A Sexta Turma do Tribunal Superior do Trabalho (TST) determinou que a Vara do Trabalho de Uberaba (MG) realize um novo julgamento de uma reclamação trabalhista após considerar indevida a aplicação da pena de revelia a um trabalhador rural que ingressou na audiência de instrução por videoconferência com apenas cinco minutos de atraso.
O colegiado concluiu que a demora foi mínima, decorreu de dificuldades técnicas de acesso à plataforma virtual e não causou qualquer prejuízo ao andamento do processo ou à parte contrária. A decisão foi unânime.
Na ação, o auxiliar de serviços gerais, empregado da Fazenda Boa Vista, em Sacramento (MG), pleiteava o pagamento de horas extras e adicional de insalubridade, alegando exposição excessiva a ruídos durante o exercício de suas atividades. Em defesa, a empregadora sustentou que as horas extraordinárias haviam sido devidamente quitadas e que fornecia equipamentos de proteção individual adequados para neutralizar os riscos decorrentes do ambiente de trabalho.
A audiência estava inicialmente marcada para as 10h30, mas teve início apenas às 11h22, em razão de atraso do próprio juízo. O trabalhador ingressou na sala virtual às 11h27, cinco minutos após o início da audiência. A pedido da empresa, o magistrado aplicou a pena de revelia e de confissão ficta, impedindo que o empregado prestasse depoimento.
Ao recorrer, o trabalhador alegou que o atraso ocorreu em razão de dificuldades técnicas para acessar a audiência pelo telefone celular, agravadas pela instabilidade do sinal de internet. Também destacou que o próprio juízo havia iniciado a audiência quase uma hora depois do horário inicialmente previsto.
O Tribunal Regional do Trabalho da 3ª Região (TRT-3) manteve a decisão de primeiro grau.
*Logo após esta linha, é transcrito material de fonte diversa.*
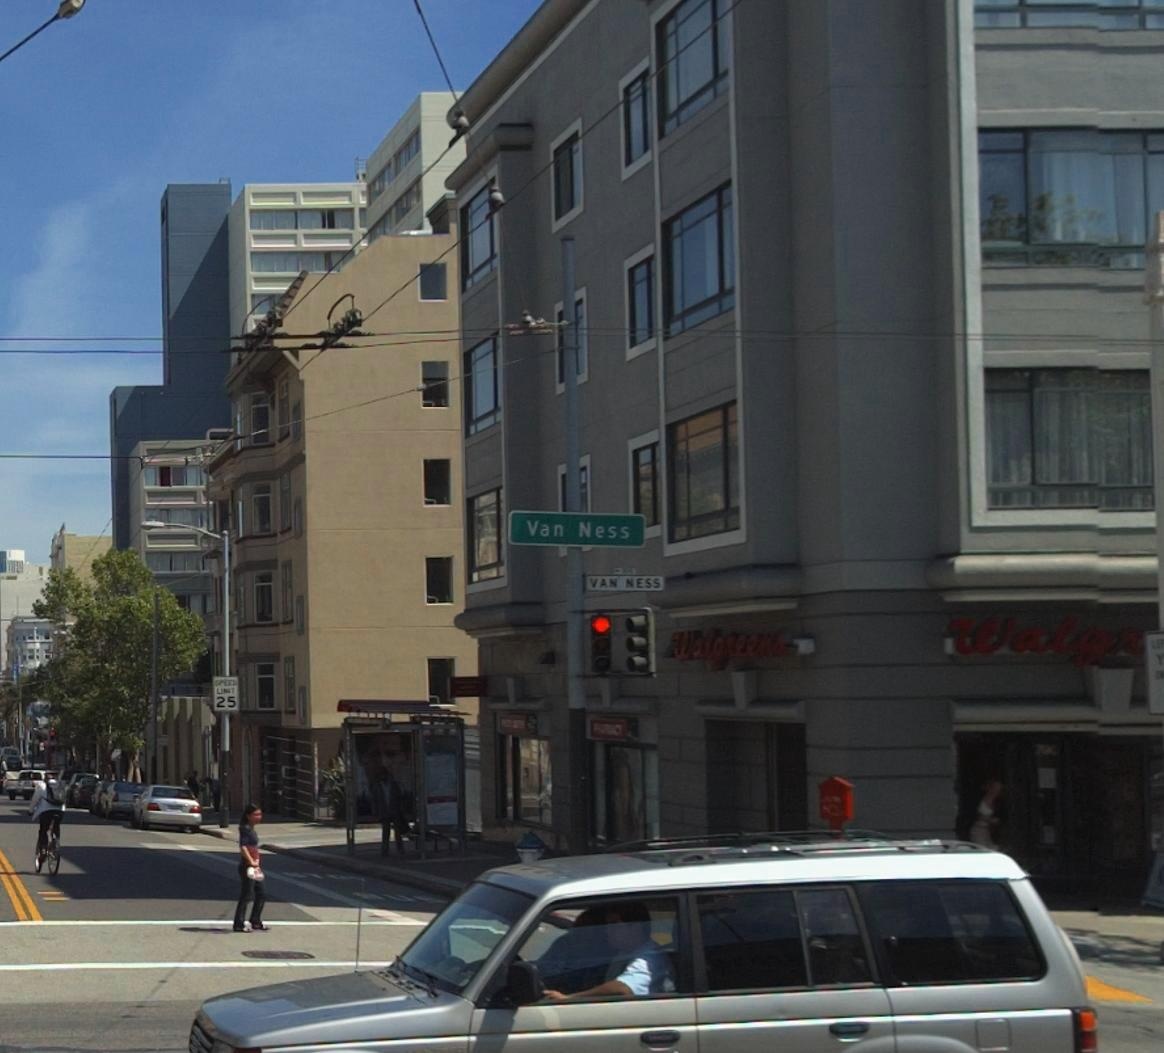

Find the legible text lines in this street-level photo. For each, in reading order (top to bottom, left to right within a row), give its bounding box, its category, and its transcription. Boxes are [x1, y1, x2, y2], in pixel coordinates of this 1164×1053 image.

[523, 519, 630, 541] StreetName: Van Ness
[587, 577, 661, 590] StreetName: VAN NESS
[943, 615, 1147, 669] BusinessName: Walgr
[670, 626, 791, 674] BusinessName: Walgreens
[214, 677, 238, 687] None: SPEED
[215, 686, 238, 694] None: LIMIT
[215, 694, 237, 709] None: 25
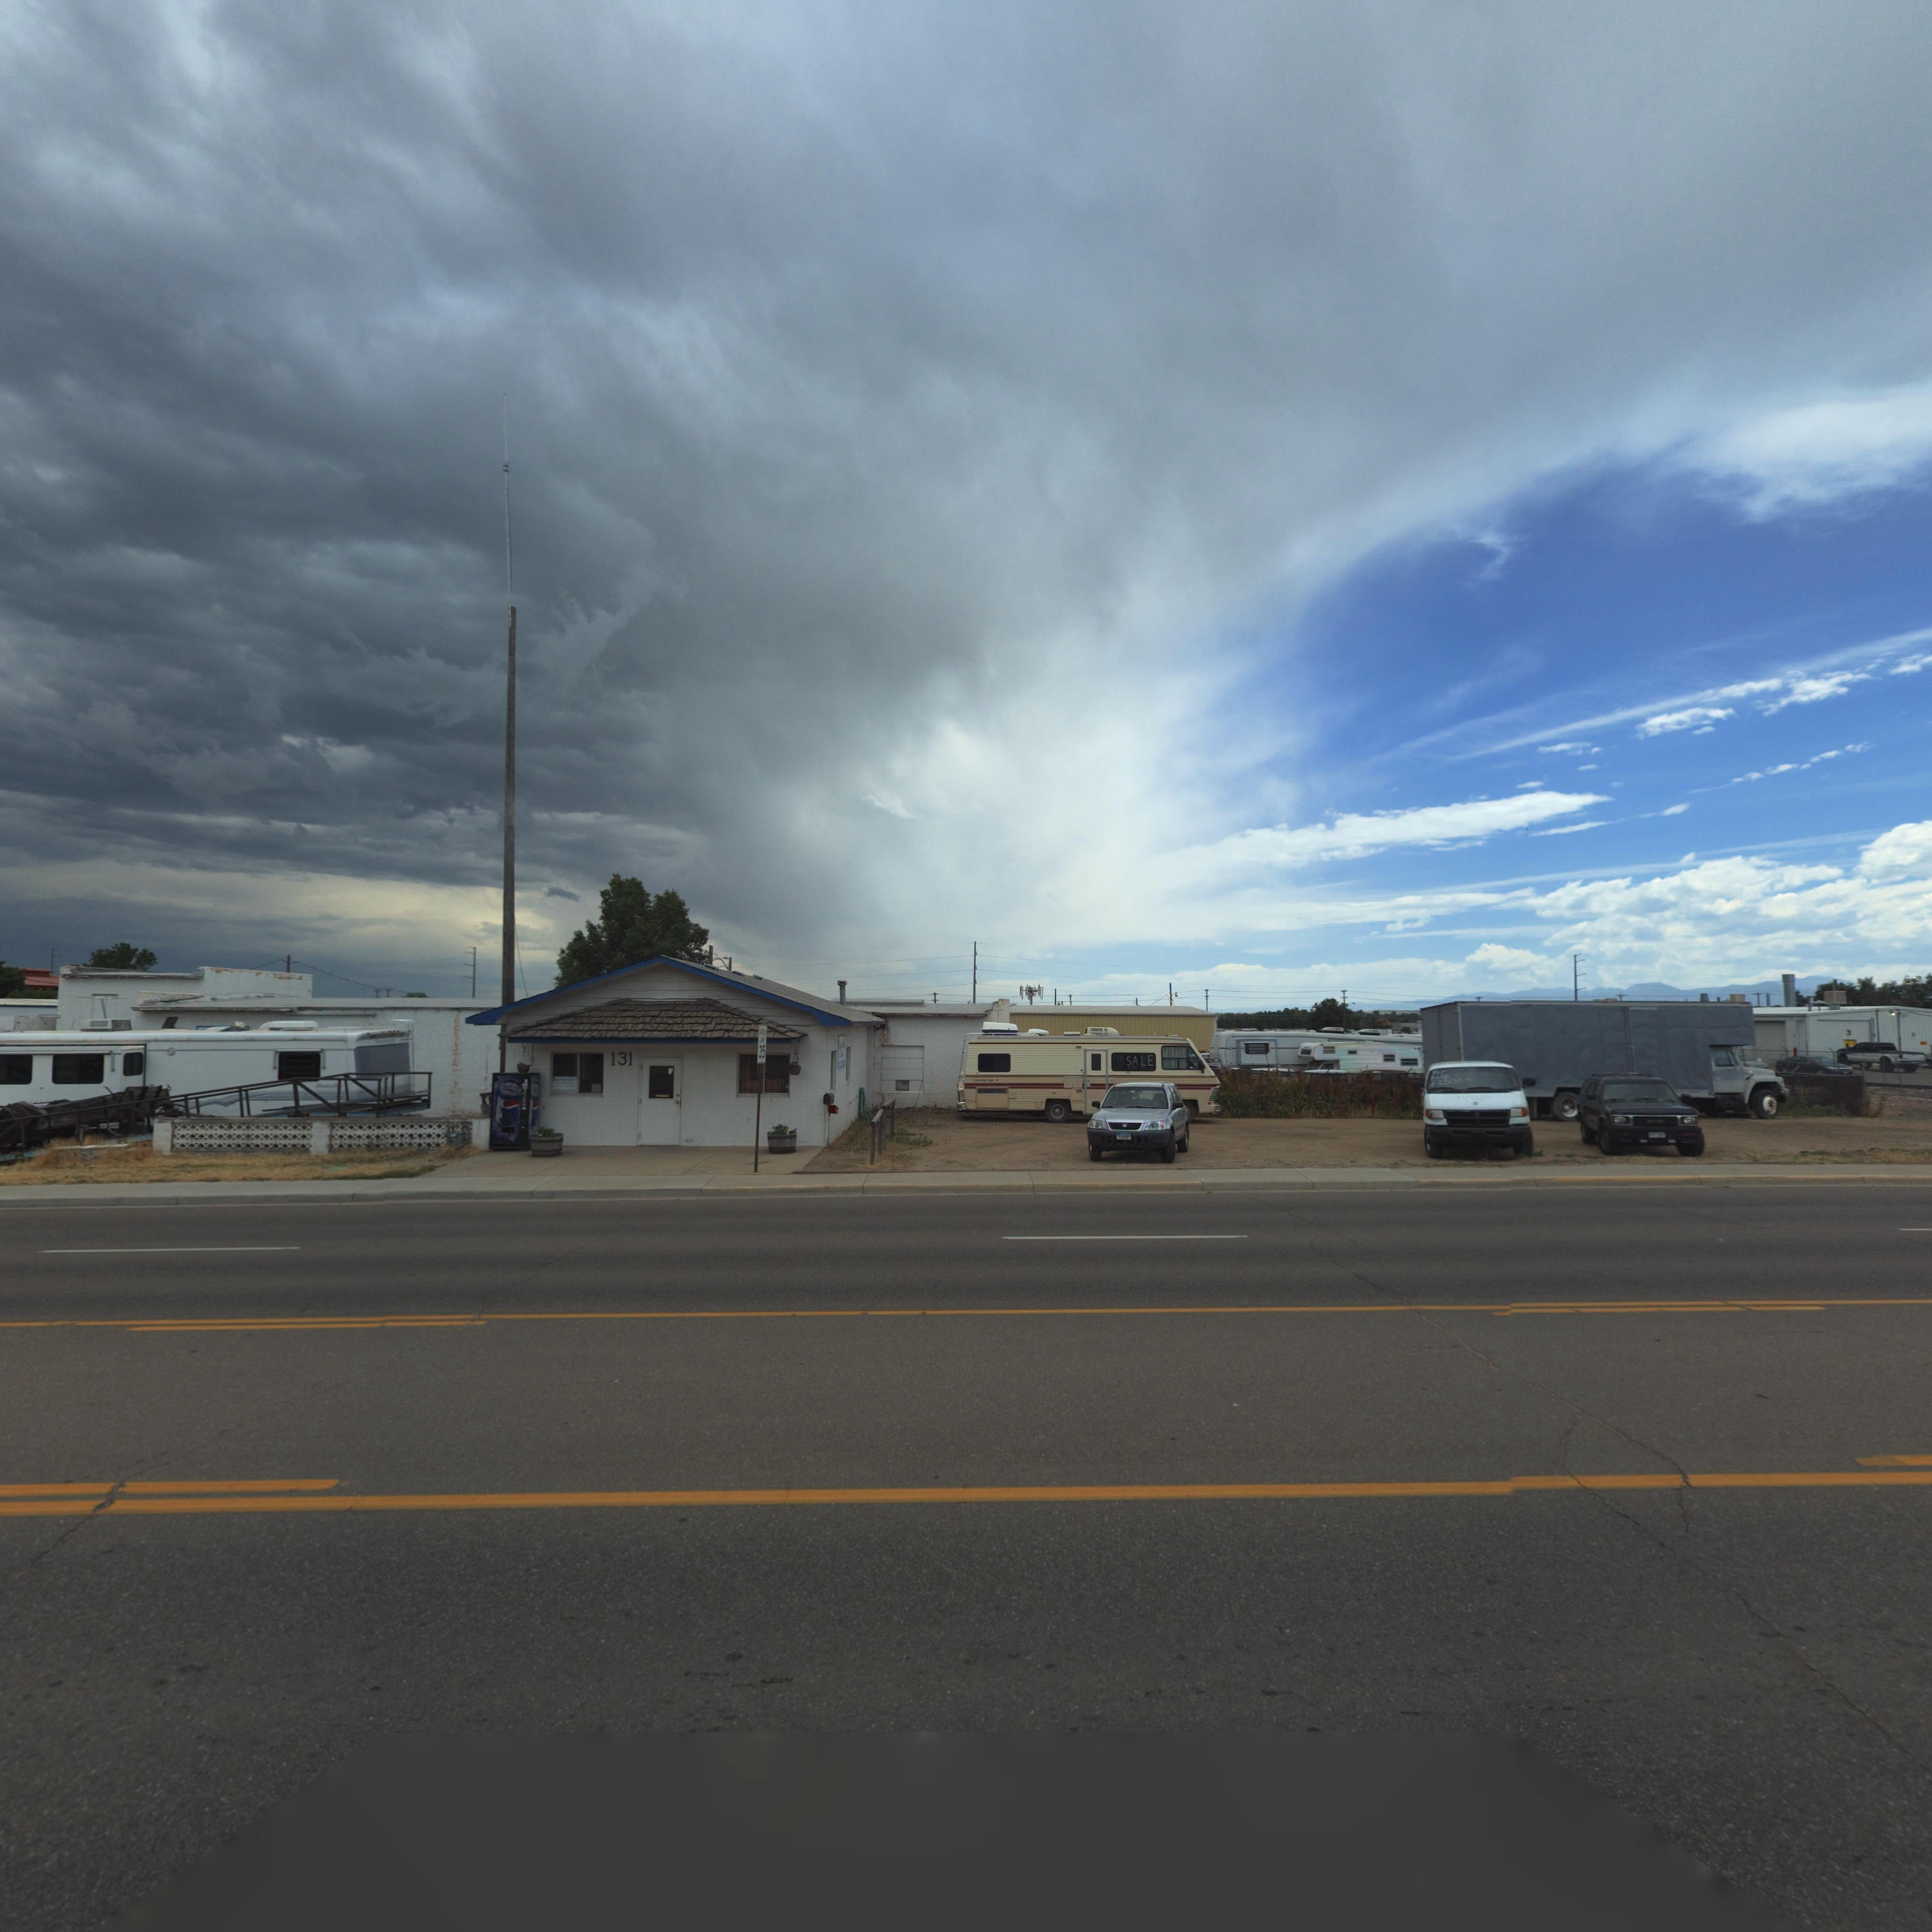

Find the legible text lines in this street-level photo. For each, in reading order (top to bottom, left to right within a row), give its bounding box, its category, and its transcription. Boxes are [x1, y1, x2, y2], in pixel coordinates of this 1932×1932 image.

Para a corte regional, a advogada do trabalhador não apresentou protesto formal contra a decretação da revelia durante a audiência, circunstância que impediria a discussão posterior da suposta irregularidade processual.
No julgamento do recurso de revista, o relator, ministro Fabrício Gonçalves, entendeu que a aplicação da revelia foi inadequada diante das circunstâncias do caso.
Segundo o ministro, embora a legislação não estabeleça tolerância para atrasos no comparecimento às audiências, a jurisprudência do TST admite flexibilização em situações excepcionais, especialmente quando o atraso é de poucos minutos e não compromete a prática dos atos processuais nem causa prejuízo à parte adversa.
Fabrício Gonçalves ressaltou que, no caso concreto, nenhum ato processual havia sido realizado antes da entrada do trabalhador na sala virtual. O único ato praticado foi justamente a decretação da revelia e da confissão ficta, razão pela qual considerou ilegal a medida.
Com esse entendimento, a Sexta Turma determinou o retorno dos autos à Vara do Trabalho de Uberaba para que a reclamação trabalhista seja novamente apreciada, assegurando ao trabalhador o direito de participar da instrução processual.